"My friend! What means that word? Have slaves any friends? Ah, yes," she continued, speaking as if in a dream, "I have suffered terribly. Still I can remember long, long ago, being happy, but alas! The worst misfortune is the recollection of past happiness in misery."
She was silent. The bombero gazed at her, and listened to her as if suspended on her lips. That voice, those features! A vague suspicion entered Pedrito's head.
"Oh, speak, speak again," he said, softening down the harshness of his voice, "what do you remember of your youthful years?"
"Why think of past joys in misfortune? What does it avail?" she added, shaking her head with discouragement. "My history is that of all unfortunate persons. There was a time when, like other children, I had the song of birds to lull me to sleep, flowers that smiled on me when I awoke, and a mother who loved and embraced me—all that has fled forever."
Pedrito had raised two poles covered with skins to shelter her from the storm, which was gradually subsiding.

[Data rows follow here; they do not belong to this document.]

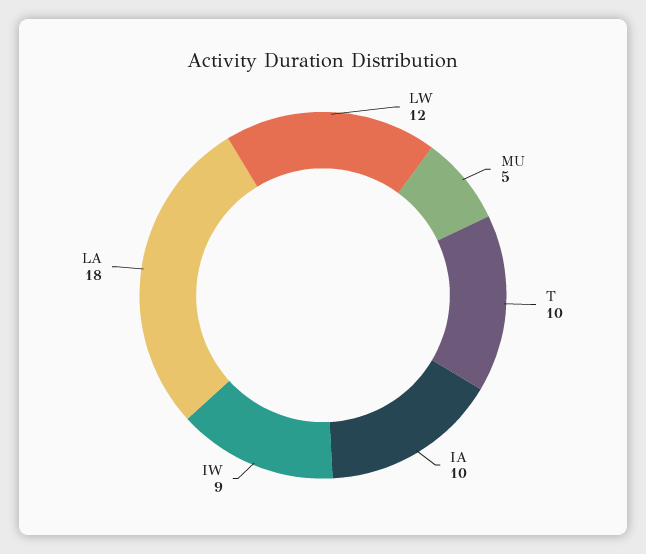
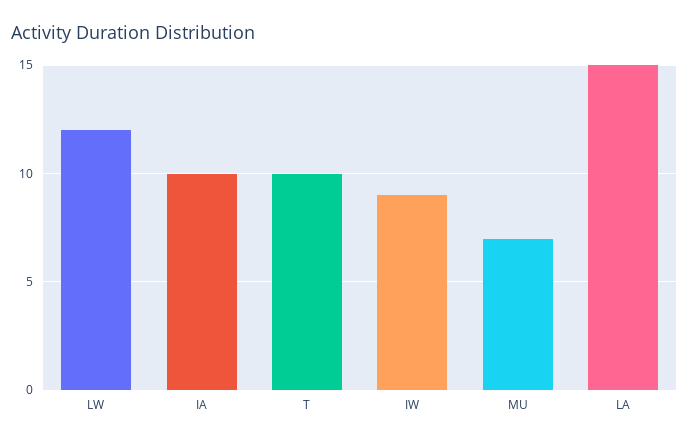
  {
    "LW": 12,
-   "MU": 5,
+   "MU": 7,
    "T": 10,
    "IA": 10,
    "IW": 9,
-   "LA": 18
+   "LA": 15
  }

"You are kind, for you have saved me; still, your kindness was cruel, for why did you not let me die? People who are dead no longer suffer. The Pehuenches will return, and then—"
She did not conclude, and buried her face in her hands, with choking sobs.
"Fear nothing, señorita; I will defend you."
"Poor man; alone against all! But before my last hour arrives, listen to me, for I wish to relieve my heart. One day I was playing in my mother's arms, my father was near us, with my two sisters and my four brothers, resolute men who would not have feared twenty. Well! the Pehuenches came up, they burned our estancia, for my father was a farmer, they killed my mother, and—"
"Mercedes, Mercedes!" the bombero exclaimed, "Is it really you? Do I find you again?"